As we came into Orán, some passengers asked the driver to stop, and the rear door, right next to me, opened wide. I was off in a flash. I was still quite a way out of town, but the short walk would be healthy and I could use it to go over my instructions in my mind. I went into the first barber shop I saw and got the full treatment. The barber was shocked at the state of my neck and scalp, covered in bites, some of them infected. He carefully applied creams and ointment, gave me a shave, cut my hair, and left me good as new, smelling like a rose. Next stop was a clothes shop, from where I emerged dressed like a sports-car salesman. At the Aerolíneas office, I learned the flight to Formosa and the Chaco had left the previous day and there were only two a week. The same story with the train, not to mention the bus. I would have to do a 100 kilometre detour via Santa Fe.
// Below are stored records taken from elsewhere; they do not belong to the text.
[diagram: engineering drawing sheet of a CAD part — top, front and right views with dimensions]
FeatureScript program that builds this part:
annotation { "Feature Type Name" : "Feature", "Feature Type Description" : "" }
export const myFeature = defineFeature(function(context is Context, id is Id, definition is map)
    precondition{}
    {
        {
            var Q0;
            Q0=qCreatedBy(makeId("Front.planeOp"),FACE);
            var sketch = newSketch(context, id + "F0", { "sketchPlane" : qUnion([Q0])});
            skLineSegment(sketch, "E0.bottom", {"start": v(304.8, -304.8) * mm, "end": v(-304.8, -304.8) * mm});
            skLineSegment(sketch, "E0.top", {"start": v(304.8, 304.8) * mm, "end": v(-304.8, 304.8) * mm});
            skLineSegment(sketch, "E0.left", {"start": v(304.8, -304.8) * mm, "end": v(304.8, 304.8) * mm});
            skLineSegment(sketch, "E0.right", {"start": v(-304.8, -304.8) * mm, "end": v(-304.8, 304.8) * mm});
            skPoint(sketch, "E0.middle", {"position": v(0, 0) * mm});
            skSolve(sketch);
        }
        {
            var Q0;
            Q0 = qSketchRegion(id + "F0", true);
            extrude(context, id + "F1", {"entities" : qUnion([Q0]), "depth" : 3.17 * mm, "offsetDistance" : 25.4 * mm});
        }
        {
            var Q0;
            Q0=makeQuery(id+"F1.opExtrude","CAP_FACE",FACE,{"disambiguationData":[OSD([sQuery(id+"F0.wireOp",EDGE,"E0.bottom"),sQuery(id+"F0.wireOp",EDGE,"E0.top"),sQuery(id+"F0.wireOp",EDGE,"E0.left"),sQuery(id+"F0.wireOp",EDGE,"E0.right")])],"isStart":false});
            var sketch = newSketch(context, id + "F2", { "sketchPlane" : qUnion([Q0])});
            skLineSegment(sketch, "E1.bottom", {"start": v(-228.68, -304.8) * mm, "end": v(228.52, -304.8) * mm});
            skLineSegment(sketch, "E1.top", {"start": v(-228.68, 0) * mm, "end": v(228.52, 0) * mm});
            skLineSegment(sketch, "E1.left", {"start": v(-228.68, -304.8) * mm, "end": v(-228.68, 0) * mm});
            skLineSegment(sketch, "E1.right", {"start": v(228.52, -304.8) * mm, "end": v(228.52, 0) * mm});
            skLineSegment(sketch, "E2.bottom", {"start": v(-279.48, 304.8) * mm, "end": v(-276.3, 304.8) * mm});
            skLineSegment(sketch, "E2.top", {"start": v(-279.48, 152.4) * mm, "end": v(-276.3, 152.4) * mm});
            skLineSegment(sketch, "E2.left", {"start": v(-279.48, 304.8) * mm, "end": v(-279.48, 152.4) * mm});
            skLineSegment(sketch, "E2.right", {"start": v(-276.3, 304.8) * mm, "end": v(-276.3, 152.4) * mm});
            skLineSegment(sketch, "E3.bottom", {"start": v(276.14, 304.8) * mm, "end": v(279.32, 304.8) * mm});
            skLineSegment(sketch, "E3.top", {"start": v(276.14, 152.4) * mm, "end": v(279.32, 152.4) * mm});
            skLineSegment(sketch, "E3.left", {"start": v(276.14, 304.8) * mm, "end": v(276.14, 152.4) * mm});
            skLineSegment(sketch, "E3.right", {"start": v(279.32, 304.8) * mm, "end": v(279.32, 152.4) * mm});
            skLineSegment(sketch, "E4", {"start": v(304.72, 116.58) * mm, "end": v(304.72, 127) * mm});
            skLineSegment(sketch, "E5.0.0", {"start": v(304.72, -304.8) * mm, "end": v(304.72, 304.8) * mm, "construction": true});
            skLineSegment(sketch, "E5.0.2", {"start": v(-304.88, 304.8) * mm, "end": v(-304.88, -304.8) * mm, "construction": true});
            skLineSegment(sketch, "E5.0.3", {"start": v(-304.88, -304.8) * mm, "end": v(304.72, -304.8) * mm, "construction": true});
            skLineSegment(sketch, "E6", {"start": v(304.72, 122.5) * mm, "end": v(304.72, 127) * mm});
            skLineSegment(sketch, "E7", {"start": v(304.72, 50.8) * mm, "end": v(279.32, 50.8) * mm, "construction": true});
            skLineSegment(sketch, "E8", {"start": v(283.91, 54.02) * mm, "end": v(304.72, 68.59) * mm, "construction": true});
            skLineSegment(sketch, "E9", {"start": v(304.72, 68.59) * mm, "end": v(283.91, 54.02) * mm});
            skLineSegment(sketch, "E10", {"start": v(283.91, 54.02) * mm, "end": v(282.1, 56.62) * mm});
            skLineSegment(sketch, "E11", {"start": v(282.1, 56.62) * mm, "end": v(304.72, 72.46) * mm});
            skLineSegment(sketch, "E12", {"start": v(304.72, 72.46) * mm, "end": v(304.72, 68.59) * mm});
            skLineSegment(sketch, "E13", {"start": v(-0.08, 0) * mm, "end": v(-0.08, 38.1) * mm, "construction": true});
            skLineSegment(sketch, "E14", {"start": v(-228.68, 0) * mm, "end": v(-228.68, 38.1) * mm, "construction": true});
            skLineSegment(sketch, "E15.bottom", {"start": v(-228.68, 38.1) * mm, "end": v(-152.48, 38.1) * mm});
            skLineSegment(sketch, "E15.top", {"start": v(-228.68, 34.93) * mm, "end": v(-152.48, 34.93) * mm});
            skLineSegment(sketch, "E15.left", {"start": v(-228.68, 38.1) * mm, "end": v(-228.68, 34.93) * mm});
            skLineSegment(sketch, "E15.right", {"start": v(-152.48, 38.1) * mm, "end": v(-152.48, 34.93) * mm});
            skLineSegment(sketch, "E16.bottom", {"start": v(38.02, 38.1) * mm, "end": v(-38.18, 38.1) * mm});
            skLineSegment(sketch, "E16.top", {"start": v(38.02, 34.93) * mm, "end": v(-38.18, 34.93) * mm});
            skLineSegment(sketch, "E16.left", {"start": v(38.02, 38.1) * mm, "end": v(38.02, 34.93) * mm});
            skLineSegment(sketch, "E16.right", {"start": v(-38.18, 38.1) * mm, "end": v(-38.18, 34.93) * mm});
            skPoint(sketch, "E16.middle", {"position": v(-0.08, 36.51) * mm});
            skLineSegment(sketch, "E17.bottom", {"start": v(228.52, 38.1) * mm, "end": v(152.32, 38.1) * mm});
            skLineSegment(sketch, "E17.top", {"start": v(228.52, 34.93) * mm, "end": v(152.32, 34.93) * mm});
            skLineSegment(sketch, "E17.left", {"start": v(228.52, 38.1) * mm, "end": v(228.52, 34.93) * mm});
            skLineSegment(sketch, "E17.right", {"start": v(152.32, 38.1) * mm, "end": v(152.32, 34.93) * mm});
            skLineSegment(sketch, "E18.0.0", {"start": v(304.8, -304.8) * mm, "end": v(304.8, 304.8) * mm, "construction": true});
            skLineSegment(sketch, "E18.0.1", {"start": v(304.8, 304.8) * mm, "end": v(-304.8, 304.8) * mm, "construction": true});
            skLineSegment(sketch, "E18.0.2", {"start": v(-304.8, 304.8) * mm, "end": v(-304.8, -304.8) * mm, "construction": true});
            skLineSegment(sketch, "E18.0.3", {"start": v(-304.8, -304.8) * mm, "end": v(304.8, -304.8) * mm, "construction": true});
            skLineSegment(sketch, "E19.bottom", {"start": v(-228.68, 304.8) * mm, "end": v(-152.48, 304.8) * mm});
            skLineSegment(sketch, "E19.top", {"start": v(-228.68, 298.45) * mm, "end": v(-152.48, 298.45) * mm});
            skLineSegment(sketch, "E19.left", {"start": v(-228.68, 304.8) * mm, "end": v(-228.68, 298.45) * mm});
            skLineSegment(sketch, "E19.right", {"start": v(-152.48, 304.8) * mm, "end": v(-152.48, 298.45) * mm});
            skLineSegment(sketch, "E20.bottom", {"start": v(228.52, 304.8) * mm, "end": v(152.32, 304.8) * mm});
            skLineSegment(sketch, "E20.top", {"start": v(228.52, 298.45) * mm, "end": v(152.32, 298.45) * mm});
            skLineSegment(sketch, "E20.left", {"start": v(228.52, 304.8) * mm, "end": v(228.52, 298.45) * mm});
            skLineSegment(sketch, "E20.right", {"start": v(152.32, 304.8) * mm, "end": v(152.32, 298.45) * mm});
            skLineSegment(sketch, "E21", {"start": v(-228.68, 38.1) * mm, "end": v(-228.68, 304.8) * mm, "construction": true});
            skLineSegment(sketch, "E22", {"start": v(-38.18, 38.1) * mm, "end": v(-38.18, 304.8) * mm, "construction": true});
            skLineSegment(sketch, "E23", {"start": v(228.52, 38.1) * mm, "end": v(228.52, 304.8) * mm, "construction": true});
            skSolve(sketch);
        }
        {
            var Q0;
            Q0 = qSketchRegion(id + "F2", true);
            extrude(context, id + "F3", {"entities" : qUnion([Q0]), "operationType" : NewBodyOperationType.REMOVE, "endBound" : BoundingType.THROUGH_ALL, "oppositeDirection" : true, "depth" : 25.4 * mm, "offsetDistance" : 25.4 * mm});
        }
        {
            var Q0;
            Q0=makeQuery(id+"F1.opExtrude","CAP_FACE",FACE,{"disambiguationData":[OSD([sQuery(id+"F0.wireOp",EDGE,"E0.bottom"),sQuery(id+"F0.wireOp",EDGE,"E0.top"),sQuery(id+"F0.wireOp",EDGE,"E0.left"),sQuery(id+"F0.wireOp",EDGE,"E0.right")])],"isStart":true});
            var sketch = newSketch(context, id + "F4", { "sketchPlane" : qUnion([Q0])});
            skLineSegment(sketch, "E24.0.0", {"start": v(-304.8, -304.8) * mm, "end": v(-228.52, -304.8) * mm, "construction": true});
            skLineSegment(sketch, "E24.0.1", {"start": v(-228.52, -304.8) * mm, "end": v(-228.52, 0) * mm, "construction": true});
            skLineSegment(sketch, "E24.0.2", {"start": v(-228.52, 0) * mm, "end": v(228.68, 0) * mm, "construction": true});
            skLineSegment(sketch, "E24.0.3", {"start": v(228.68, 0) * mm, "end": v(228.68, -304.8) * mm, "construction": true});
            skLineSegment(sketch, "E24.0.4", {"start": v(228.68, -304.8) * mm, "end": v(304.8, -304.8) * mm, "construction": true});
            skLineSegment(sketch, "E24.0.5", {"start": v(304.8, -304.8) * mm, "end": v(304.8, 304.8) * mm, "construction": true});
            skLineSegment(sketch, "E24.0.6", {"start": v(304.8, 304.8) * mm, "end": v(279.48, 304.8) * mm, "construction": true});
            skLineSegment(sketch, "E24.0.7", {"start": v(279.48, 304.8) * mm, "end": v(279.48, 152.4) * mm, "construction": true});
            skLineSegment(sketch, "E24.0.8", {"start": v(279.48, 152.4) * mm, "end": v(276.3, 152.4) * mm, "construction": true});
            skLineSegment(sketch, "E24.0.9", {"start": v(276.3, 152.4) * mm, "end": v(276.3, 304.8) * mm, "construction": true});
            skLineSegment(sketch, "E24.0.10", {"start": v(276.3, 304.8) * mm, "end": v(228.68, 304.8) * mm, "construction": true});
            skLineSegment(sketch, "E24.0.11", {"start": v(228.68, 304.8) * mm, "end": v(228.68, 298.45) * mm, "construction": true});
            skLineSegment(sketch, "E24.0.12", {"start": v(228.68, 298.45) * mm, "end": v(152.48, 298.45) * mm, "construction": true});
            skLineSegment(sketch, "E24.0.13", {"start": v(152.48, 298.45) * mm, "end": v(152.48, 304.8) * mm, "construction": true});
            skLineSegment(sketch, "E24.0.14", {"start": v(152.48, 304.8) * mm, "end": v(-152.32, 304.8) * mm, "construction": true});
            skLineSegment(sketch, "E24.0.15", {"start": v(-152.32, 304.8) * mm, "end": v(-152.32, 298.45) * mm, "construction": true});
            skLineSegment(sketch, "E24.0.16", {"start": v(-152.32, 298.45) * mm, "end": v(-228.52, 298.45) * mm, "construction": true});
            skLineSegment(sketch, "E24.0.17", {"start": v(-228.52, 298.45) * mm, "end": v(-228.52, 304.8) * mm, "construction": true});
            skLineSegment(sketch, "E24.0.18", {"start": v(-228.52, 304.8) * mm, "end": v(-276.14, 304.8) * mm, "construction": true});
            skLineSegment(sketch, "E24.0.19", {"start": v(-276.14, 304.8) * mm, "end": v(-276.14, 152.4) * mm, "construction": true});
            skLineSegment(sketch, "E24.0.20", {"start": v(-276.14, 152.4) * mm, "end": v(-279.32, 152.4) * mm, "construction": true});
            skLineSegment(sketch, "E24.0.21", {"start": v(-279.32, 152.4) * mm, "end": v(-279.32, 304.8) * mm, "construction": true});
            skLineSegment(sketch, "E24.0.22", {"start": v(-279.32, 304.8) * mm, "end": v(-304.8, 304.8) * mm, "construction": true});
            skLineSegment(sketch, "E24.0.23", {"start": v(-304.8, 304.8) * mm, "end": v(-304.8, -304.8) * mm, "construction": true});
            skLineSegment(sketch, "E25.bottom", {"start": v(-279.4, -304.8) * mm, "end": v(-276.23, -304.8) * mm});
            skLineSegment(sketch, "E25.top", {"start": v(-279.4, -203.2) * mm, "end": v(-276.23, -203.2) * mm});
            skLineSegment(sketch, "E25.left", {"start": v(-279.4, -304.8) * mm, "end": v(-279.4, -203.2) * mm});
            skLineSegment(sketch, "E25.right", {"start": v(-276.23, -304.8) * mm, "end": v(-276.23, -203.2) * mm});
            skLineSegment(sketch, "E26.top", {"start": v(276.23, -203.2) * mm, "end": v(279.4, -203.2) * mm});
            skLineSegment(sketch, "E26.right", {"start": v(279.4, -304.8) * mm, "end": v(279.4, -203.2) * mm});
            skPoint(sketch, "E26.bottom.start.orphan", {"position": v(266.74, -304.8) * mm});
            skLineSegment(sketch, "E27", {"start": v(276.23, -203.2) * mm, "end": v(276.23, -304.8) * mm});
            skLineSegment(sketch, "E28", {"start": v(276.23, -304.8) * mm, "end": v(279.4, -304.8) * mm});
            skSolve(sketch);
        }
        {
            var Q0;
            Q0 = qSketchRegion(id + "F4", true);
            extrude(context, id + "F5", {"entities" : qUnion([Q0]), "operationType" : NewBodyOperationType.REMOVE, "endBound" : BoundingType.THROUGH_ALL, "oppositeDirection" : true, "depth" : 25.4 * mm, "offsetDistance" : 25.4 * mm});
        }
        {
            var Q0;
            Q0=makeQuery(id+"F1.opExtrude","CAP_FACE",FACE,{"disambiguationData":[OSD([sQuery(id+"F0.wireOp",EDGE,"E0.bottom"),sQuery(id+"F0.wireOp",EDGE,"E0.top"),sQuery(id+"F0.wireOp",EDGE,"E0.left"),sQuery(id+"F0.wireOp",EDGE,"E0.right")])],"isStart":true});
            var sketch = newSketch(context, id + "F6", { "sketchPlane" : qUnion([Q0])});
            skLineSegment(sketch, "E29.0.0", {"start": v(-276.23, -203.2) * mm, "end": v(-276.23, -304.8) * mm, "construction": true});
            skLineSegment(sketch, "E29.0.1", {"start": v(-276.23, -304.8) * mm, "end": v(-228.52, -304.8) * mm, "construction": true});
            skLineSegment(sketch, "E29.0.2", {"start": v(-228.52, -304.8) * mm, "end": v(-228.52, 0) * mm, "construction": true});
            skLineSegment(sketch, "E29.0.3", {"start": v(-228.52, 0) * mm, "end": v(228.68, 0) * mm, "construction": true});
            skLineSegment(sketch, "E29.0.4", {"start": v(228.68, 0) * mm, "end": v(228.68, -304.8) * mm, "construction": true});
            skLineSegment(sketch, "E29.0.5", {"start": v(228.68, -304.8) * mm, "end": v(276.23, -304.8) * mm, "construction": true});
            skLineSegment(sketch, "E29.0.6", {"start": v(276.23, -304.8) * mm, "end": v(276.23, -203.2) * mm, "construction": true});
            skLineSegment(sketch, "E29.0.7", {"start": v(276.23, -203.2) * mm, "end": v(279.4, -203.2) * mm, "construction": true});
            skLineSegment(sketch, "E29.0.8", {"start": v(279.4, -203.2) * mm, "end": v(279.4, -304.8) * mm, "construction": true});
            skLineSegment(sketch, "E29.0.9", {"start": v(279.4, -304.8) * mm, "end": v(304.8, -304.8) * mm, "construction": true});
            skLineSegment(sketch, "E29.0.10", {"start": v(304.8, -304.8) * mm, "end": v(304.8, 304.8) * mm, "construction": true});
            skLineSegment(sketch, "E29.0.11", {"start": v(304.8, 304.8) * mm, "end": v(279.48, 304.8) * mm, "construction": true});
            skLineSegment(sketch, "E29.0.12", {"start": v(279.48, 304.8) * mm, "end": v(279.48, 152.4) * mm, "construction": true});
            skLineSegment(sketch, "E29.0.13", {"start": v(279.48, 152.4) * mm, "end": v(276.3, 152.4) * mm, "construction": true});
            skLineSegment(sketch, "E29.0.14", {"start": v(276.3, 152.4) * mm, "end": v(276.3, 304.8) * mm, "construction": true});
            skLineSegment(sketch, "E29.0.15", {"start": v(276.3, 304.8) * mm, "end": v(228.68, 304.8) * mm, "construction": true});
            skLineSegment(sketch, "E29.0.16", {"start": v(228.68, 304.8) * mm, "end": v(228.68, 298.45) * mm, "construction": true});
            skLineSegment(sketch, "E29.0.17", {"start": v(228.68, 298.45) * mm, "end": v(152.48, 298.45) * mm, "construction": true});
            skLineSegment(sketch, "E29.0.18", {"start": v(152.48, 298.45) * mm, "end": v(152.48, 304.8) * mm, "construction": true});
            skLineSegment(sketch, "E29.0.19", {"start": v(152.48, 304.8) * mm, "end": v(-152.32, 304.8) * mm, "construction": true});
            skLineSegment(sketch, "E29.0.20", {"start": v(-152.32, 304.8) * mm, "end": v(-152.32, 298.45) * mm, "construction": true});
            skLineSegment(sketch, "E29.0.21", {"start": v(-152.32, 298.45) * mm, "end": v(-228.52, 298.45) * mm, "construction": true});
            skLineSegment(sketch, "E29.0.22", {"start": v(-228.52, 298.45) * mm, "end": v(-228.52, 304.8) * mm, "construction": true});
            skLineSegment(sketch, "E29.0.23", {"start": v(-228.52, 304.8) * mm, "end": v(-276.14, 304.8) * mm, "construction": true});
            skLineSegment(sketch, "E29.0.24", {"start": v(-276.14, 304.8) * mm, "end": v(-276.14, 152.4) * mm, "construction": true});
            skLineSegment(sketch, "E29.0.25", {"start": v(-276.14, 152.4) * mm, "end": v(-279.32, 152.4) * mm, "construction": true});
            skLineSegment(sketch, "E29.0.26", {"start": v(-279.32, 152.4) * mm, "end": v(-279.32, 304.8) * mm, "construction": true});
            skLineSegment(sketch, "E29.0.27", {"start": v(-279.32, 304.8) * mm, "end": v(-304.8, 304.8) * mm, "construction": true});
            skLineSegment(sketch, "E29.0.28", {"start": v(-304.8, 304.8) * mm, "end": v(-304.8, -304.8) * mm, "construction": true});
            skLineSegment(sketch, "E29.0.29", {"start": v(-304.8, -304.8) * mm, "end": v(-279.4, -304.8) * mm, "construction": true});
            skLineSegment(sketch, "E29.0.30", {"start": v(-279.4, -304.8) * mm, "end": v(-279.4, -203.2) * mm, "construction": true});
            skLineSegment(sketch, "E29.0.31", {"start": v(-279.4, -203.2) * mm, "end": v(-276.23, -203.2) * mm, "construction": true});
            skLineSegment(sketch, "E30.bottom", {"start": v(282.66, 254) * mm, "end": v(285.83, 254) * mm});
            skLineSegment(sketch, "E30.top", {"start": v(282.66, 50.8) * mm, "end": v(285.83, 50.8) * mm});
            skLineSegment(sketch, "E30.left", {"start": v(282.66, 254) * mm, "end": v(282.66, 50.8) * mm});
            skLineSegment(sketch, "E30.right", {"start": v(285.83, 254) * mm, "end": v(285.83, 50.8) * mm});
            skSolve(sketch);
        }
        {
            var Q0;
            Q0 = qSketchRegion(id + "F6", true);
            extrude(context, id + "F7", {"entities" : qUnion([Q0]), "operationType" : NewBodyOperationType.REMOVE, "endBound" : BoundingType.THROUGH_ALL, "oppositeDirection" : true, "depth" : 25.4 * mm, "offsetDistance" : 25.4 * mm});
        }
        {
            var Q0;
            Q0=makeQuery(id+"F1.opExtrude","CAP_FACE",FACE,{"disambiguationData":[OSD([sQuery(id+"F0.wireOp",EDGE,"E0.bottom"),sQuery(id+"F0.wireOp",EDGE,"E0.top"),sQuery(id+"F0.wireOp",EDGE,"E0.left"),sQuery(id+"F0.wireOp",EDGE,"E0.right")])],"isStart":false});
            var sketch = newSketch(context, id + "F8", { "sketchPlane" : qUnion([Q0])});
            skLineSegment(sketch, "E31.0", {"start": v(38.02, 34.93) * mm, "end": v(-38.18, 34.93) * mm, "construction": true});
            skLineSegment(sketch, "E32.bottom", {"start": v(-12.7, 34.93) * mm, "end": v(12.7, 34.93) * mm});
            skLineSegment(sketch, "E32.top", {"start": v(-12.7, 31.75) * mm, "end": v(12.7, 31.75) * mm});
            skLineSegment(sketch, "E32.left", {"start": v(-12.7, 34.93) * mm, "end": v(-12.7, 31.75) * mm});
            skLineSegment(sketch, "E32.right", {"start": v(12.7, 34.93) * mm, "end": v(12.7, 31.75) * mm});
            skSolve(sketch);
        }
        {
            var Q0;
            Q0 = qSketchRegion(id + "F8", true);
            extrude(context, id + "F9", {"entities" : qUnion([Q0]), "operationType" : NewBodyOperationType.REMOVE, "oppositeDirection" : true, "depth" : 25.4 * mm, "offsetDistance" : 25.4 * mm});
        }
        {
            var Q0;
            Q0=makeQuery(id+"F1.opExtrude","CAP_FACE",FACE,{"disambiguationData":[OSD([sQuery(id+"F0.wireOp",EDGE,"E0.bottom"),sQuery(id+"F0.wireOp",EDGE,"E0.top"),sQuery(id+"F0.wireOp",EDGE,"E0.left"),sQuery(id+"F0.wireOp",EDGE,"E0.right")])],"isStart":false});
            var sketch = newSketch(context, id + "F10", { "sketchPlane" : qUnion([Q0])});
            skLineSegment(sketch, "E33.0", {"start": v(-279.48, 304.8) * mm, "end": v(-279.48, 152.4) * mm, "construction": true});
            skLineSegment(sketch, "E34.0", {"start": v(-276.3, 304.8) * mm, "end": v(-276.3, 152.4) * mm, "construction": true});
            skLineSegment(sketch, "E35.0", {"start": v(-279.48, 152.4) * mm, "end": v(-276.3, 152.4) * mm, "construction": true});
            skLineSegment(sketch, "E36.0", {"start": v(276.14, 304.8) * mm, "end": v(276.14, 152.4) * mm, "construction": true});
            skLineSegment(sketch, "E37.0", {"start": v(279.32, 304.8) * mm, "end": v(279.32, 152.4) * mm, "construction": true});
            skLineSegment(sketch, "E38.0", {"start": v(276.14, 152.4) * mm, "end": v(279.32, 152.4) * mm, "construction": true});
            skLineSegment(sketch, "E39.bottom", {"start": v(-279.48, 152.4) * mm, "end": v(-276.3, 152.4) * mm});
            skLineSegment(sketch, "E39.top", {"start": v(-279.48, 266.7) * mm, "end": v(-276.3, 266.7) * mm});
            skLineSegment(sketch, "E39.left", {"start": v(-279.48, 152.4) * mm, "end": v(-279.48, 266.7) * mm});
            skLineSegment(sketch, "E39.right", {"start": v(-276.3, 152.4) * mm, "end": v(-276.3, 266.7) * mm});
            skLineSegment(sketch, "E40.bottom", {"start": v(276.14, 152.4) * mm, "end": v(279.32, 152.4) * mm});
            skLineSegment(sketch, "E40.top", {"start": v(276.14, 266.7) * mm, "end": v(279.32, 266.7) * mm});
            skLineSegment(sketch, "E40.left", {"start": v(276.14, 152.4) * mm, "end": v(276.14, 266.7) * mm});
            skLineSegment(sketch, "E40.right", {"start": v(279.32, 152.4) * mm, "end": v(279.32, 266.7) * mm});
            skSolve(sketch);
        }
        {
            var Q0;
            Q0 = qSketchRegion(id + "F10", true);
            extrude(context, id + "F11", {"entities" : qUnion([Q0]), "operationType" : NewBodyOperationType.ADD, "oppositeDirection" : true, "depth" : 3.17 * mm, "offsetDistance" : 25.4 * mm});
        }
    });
The girl at Aerolíneas suggested that I went to the airport and find a private flight. I took a taxi driven by another of the Greek gods involved in this story, and we reached the airfield just as a man with a suitcase was walking away from the runway to find a taxi. He had just arrived from Formosa in a Piper. Its pilot was refuelling, then going straight back. With my bag over my shoulder and my best businessman look, I walked into the hangar. The pilot was delighted to take me, ‘Let’s have a quick coffee and be off.’
Flying in a light aircraft is really flying. Below me I could see the devastation done to the Chaco as we followed the course of the River Bermejo, like a bleeding wound. In Resistencia, the capital of the Chaco, I found a cheap hotel, because I didn’t fancy showing my identification card. At a better one, this would have been mandatory. I was shown a large room, with a wide bed covered by a mosquito net, and a ceiling fan. The walls were dark, almost black, or black mottled with ochre. ‘Don’t you have a brighter room?’ I asked in disgust. ‘No, señor’, said the man, and waved his arm towards the wall. A cloud of mosquitoes rose, exposing bare, ochre-coloured paint. ‘I’ll be back with the Flit’, he said. I needed survival equipment, so I went out into the long deserted avenue and bought some mosquito coils, newspapers, black tobacco. Well supplied, I went to a restaurant for a huge steak, washed down with a bottle of wine, and read the news. Everything seemed normal.